What you should do: Pick every line from the data that holds the word "ΕΠΙΣΚΕΥΗ".
━━━ Input for this task
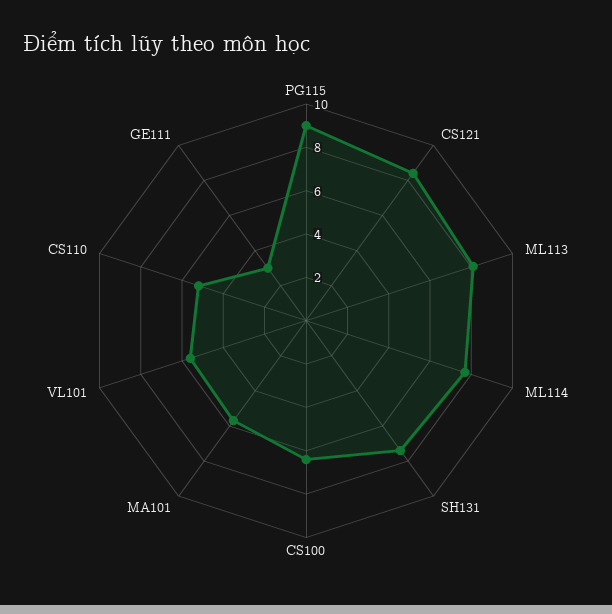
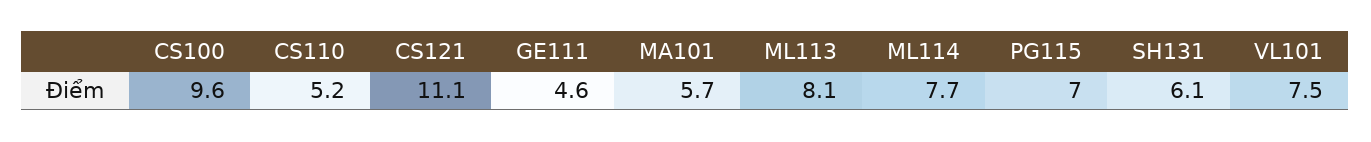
  {
-   "PG115": 9,
+   "PG115": 7,
-   "CS121": 8.5,
+   "CS121": 11.1,
    "ML113": 8.1,
    "ML114": 7.7,
-   "SH131": 7.5,
+   "SH131": 6.1,
-   "CS100": 6.5,
+   "CS100": 9.6,
    "MA101": 5.7,
-   "VL101": 5.5,
+   "VL101": 7.5,
    "CS110": 5.2,
-   "GE111": 3
+   "GE111": 4.6
  }

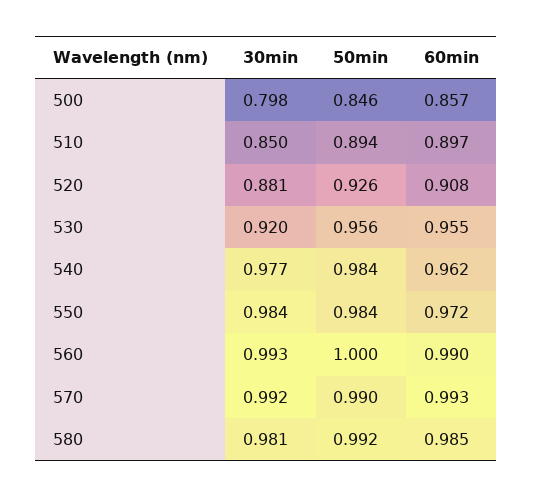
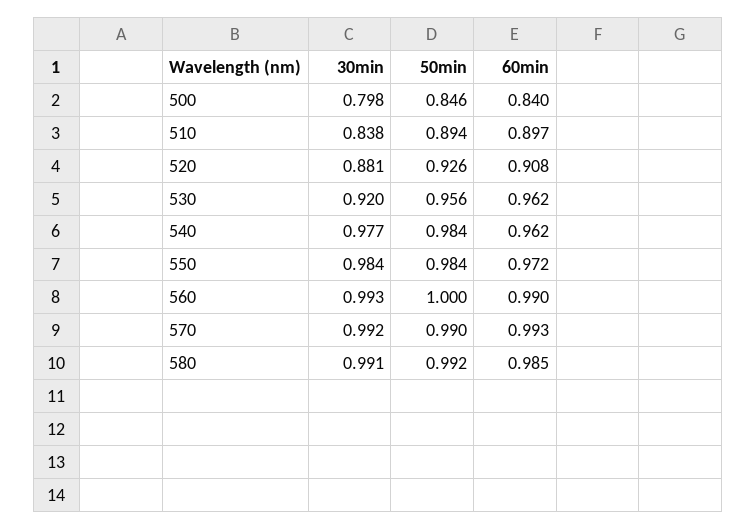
  {
    "30min": {
      "500": 0.798,
-     "510": 0.85,
+     "510": 0.838,
      "520": 0.881,
      "530": 0.92,
      "540": 0.977,
      "550": 0.984,
      "560": 0.993,
      "570": 0.992,
-     "580": 0.981
+     "580": 0.991
    },
    "50min": {
      "500": 0.846,
      "510": 0.894,
      "520": 0.926,
      "530": 0.956,
      "540": 0.984,
      "550": 0.984,
      "560": 1,
      "570": 0.99,
      "580": 0.992
    },
    "60min": {
-     "500": 0.857,
+     "500": 0.84,
      "510": 0.897,
      "520": 0.908,
-     "530": 0.955,
+     "530": 0.962,
      "540": 0.962,
      "550": 0.972,
      "560": 0.99,
      "570": 0.993,
      "580": 0.985
    }
  }

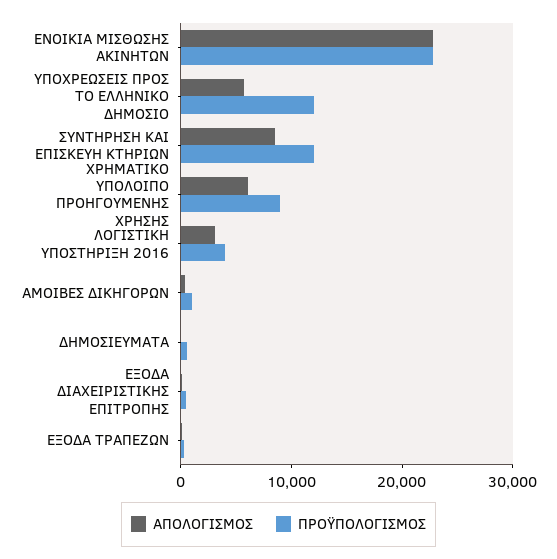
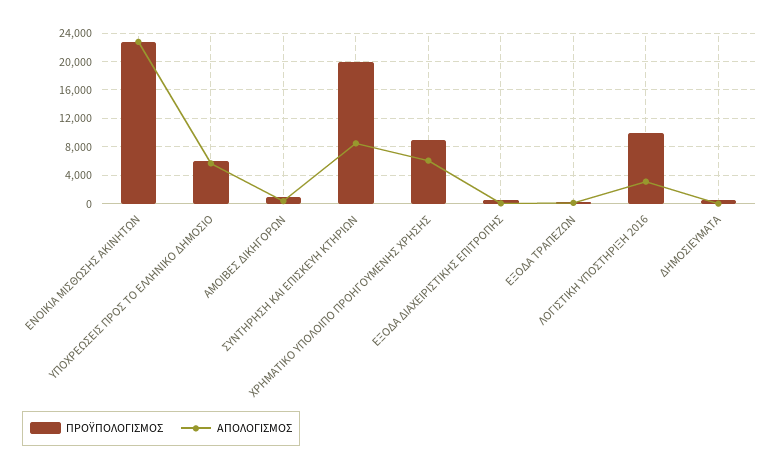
  {
    "ΑΠΟΛΟΓΙΣΜΟΣ": {
      "ΕΝΟΙΚΙΑ ΜΙΣΘΩΣΗΣ ΑΚΙΝΗΤΩΝ": 23000,
      "ΥΠΟΧΡΕΩΣΕΙΣ ΠΡΟΣ ΤΟ ΕΛΛΗΝΙΚΟ ΔΗΜΟΣΙΟ": 6000,
      "ΣΥΝΤΗΡΗΣΗ ΚΑΙ ΕΠΙΣΚΕΥΗ ΚΤΗΡΙΩΝ": 8000,
      "ΧΡΗΜΑΤΙΚΟ ΥΠΟΛΟΙΠΟ ΠΡΟΗΓΟΥΜΕΝΗΣ ΧΡΗΣΗΣ": 6000,
      "ΛΟΓΙΣΤΙΚΗ ΥΠΟΣΤΗΡΙΞΗ 2016": 3000,
      "ΑΜΟΙΒΕΣ ΔΙΚΗΓΟΡΩΝ": 0,
      "ΔΗΜΟΣΙΕΥΜΑΤΑ": 0,
      "ΕΞΟΔΑ ΔΙΑΧΕΙΡΙΣΤΙΚΗΣ ΕΠΙΤΡΟΠΗΣ": 0,
      "ΕΞΟΔΑ ΤΡΑΠΕΖΩΝ": 0
    },
    "ΠΡΟΫΠΟΛΟΓΙΣΜΟΣ": {
      "ΕΝΟΙΚΙΑ ΜΙΣΘΩΣΗΣ ΑΚΙΝΗΤΩΝ": 23000,
-     "ΥΠΟΧΡΕΩΣΕΙΣ ΠΡΟΣ ΤΟ ΕΛΛΗΝΙΚΟ ΔΗΜΟΣΙΟ": 12000,
+     "ΥΠΟΧΡΕΩΣΕΙΣ ΠΡΟΣ ΤΟ ΕΛΛΗΝΙΚΟ ΔΗΜΟΣΙΟ": 6000,
-     "ΣΥΝΤΗΡΗΣΗ ΚΑΙ ΕΠΙΣΚΕΥΗ ΚΤΗΡΙΩΝ": 12000,
+     "ΣΥΝΤΗΡΗΣΗ ΚΑΙ ΕΠΙΣΚΕΥΗ ΚΤΗΡΙΩΝ": 20000,
      "ΧΡΗΜΑΤΙΚΟ ΥΠΟΛΟΙΠΟ ΠΡΟΗΓΟΥΜΕΝΗΣ ΧΡΗΣΗΣ": 9000,
-     "ΛΟΓΙΣΤΙΚΗ ΥΠΟΣΤΗΡΙΞΗ 2016": 4000,
+     "ΛΟΓΙΣΤΙΚΗ ΥΠΟΣΤΗΡΙΞΗ 2016": 10000,
      "ΑΜΟΙΒΕΣ ΔΙΚΗΓΟΡΩΝ": 1000,
      "ΔΗΜΟΣΙΕΥΜΑΤΑ": 1000,
      "ΕΞΟΔΑ ΔΙΑΧΕΙΡΙΣΤΙΚΗΣ ΕΠΙΤΡΟΠΗΣ": 0,
      "ΕΞΟΔΑ ΤΡΑΠΕΖΩΝ": 0
    }
  }

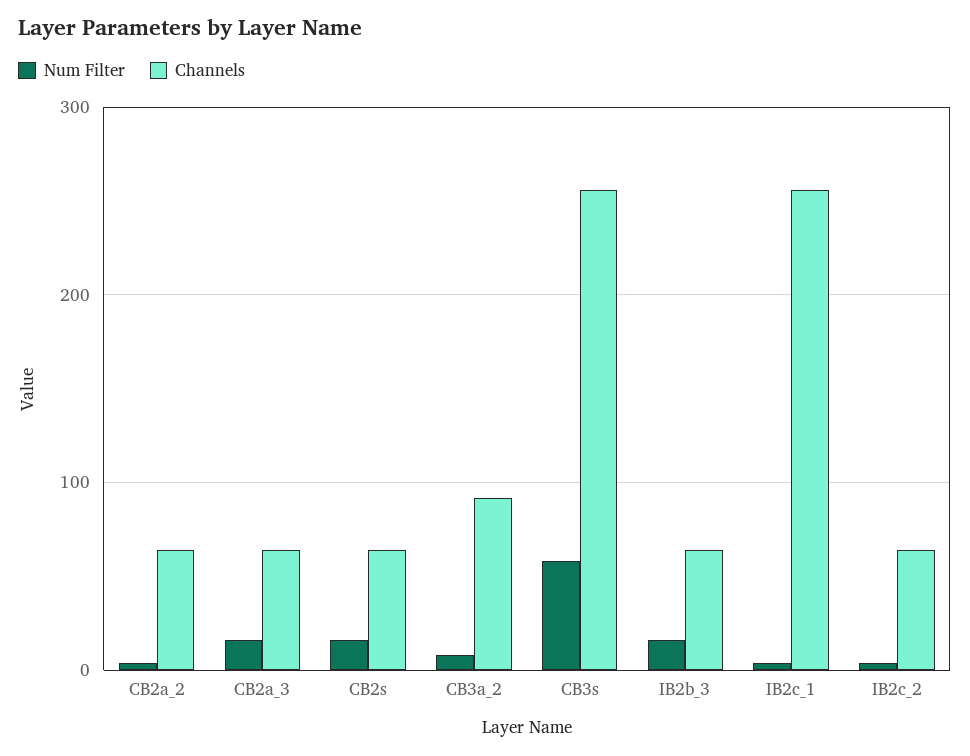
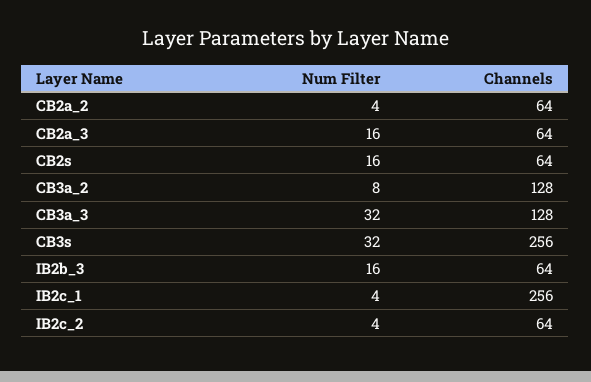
  {
    "Num Filter": {
      "CB2a_2": 4,
      "CB2a_3": 16,
      "CB2s": 16,
      "CB3a_2": 8,
-     "CB3s": 60,
+     "CB3s": 32,
      "IB2b_3": 16,
      "IB2c_1": 4,
-     "IB2c_2": 4
+     "IB2c_2": 4,
+     "CB3a_3": 32
    },
    "Channels": {
      "CB2a_2": 64,
      "CB2a_3": 64,
      "CB2s": 64,
-     "CB3a_2": 90,
+     "CB3a_2": 128,
      "CB3s": 256,
      "IB2b_3": 64,
      "IB2c_1": 256,
-     "IB2c_2": 64
+     "IB2c_2": 64,
+     "CB3a_3": 128
    }
  }

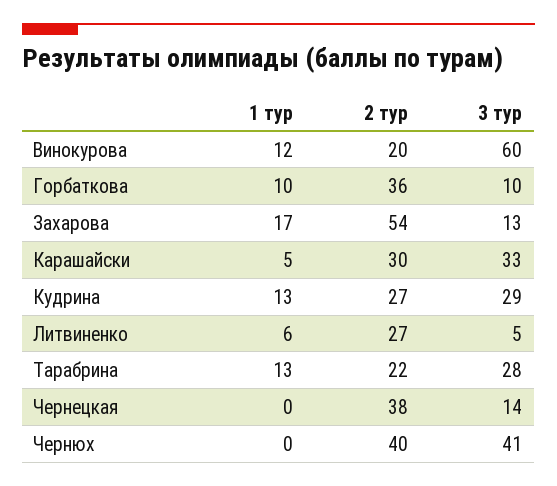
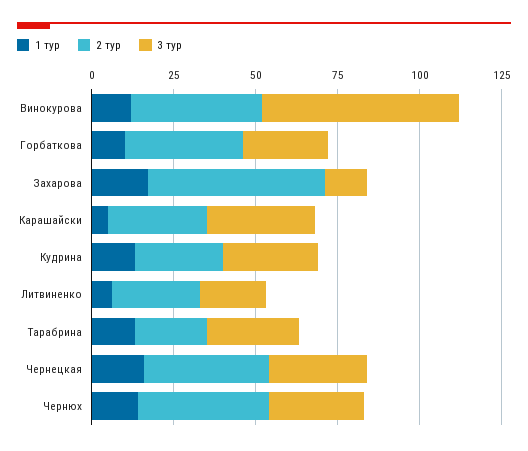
  {
    "1 тур": {
      "Винокурова": 12,
      "Горбаткова": 10,
      "Захарова": 17,
      "Карашайски": 5,
      "Кудрина": 13,
      "Литвиненко": 6,
      "Тарабрина": 13,
-     "Чернецкая": 0,
+     "Чернецкая": 15,
-     "Чернюх": 0
+     "Чернюх": 15
    },
    "2 тур": {
-     "Винокурова": 20,
+     "Винокурова": 40,
      "Горбаткова": 36,
      "Захарова": 54,
      "Карашайски": 30,
      "Кудрина": 27,
      "Литвиненко": 27,
      "Тарабрина": 22,
      "Чернецкая": 38,
      "Чернюх": 40
    },
    "3 тур": {
      "Винокурова": 60,
-     "Горбаткова": 10,
+     "Горбаткова": 25,
      "Захарова": 13,
      "Карашайски": 33,
      "Кудрина": 29,
-     "Литвиненко": 5,
+     "Литвиненко": 20,
      "Тарабрина": 28,
-     "Чернецкая": 14,
+     "Чернецкая": 30,
-     "Чернюх": 41
+     "Чернюх": 30
    }
  }

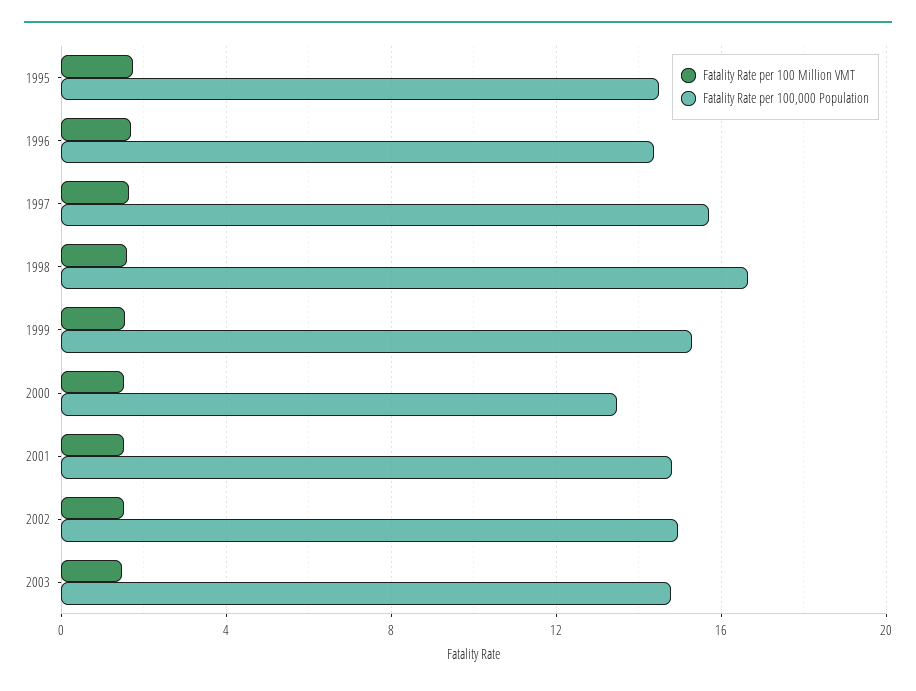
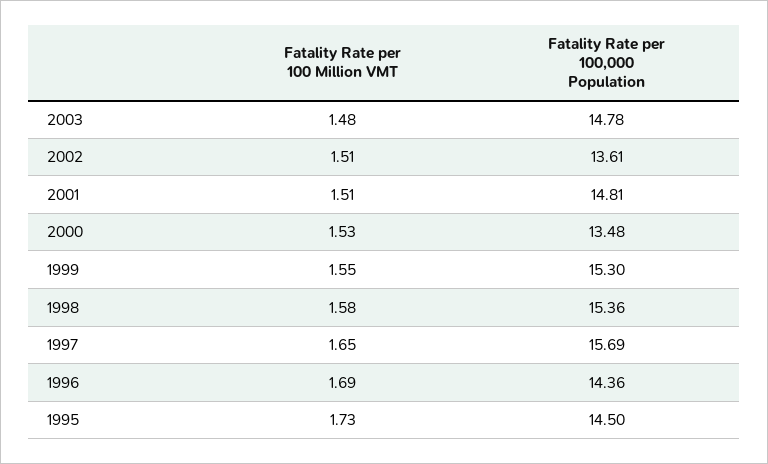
  {
    "Fatality Rate per 100 Million VMT": {
      "1995": 1.73,
      "1996": 1.69,
      "1997": 1.65,
      "1998": 1.58,
      "1999": 1.55,
      "2000": 1.53,
      "2001": 1.51,
      "2002": 1.51,
      "2003": 1.48
    },
    "Fatality Rate per 100,000 Population": {
      "1995": 14.5,
      "1996": 14.36,
      "1997": 15.69,
-     "1998": 16.5,
+     "1998": 15.36,
      "1999": 15.3,
      "2000": 13.48,
      "2001": 14.81,
-     "2002": 15,
+     "2002": 13.61,
      "2003": 14.78
    }
  }

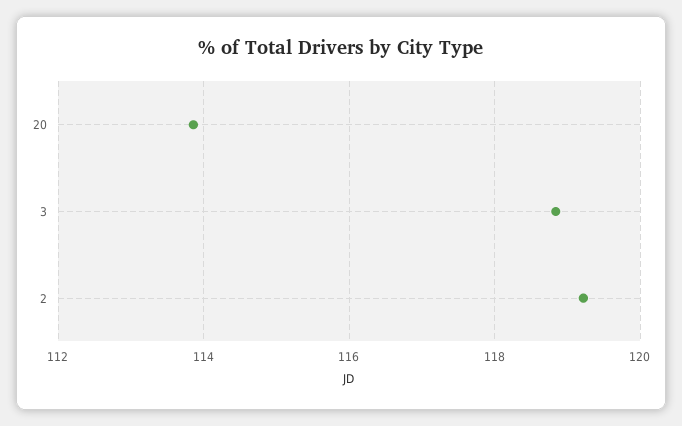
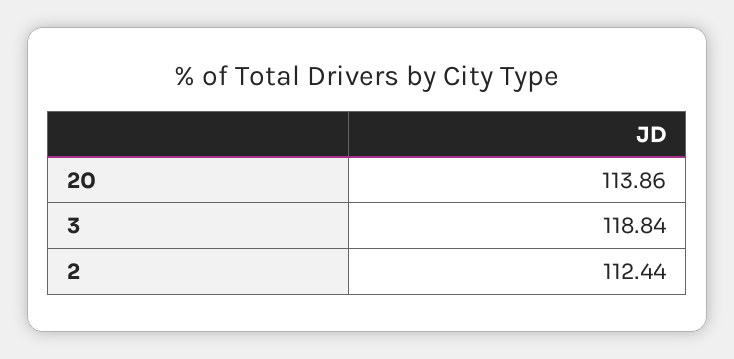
  {
    "20": 113.86,
    "3": 118.84,
-   "2": 119.2
+   "2": 112.44
  }

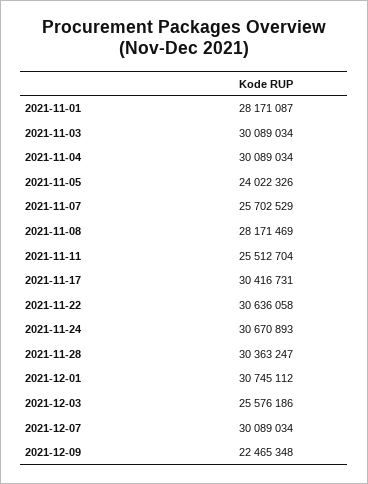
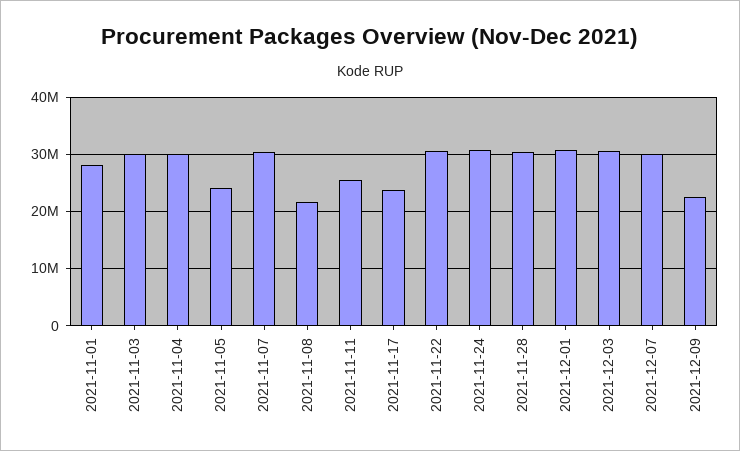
  {
    "2021-11-01": 28171087,
    "2021-11-03": 30089034,
    "2021-11-04": 30089034,
    "2021-11-05": 24022326,
-   "2021-11-07": 25702529,
+   "2021-11-07": 30000000,
-   "2021-11-08": 28171469,
+   "2021-11-08": 22000000,
    "2021-11-11": 25512704,
-   "2021-11-17": 30416731,
+   "2021-11-17": 24000000,
    "2021-11-22": 30636058,
    "2021-11-24": 30670893,
    "2021-11-28": 30363247,
    "2021-12-01": 30745112,
-   "2021-12-03": 25576186,
+   "2021-12-03": 30000000,
    "2021-12-07": 30089034,
    "2021-12-09": 22465348
  }

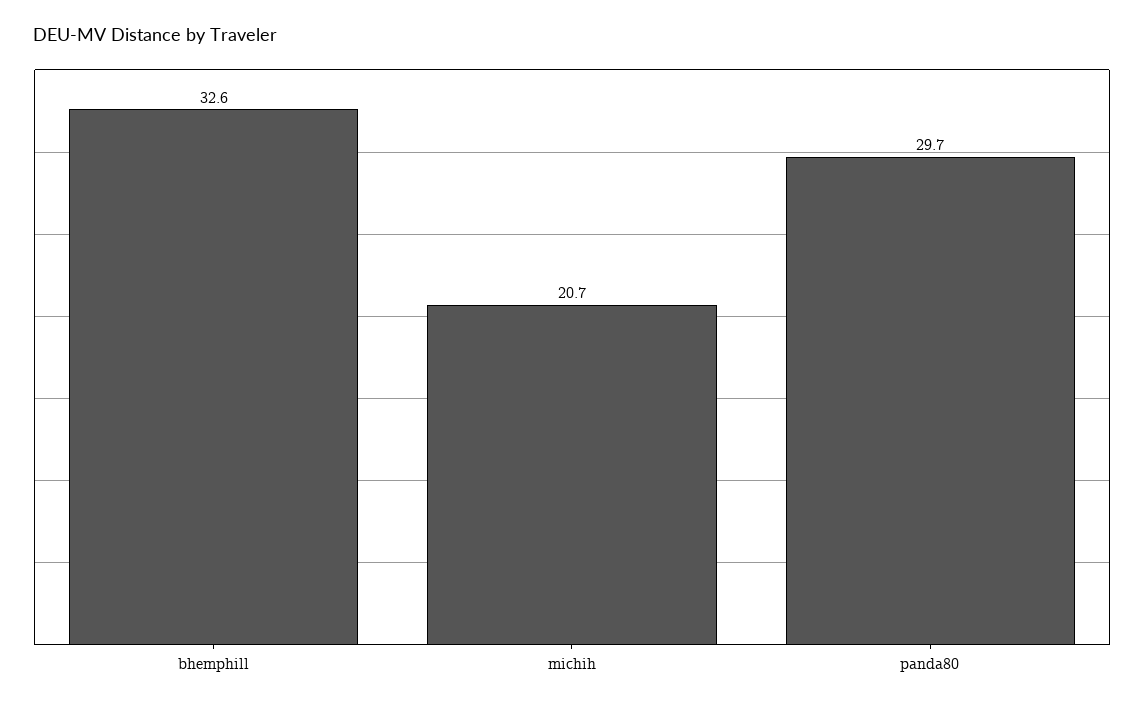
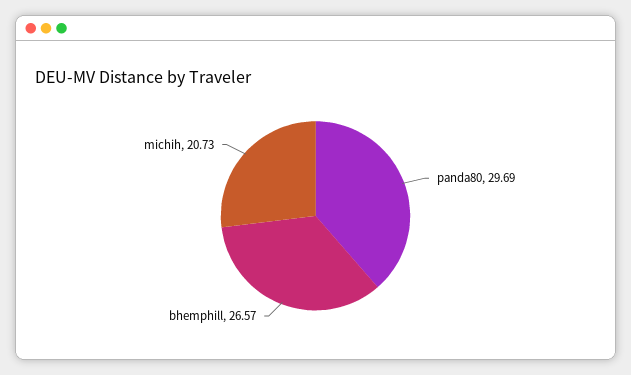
  {
-   "bhemphill": 32.6,
+   "bhemphill": 26.57,
    "michih": 20.73,
    "panda80": 29.69
  }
━━━━━━
Exercise response:
      "ΣΥΝΤΗΡΗΣΗ ΚΑΙ ΕΠΙΣΚΕΥΗ ΚΤΗΡΙΩΝ": 8000,
-     "ΣΥΝΤΗΡΗΣΗ ΚΑΙ ΕΠΙΣΚΕΥΗ ΚΤΗΡΙΩΝ": 12000,
+     "ΣΥΝΤΗΡΗΣΗ ΚΑΙ ΕΠΙΣΚΕΥΗ ΚΤΗΡΙΩΝ": 20000,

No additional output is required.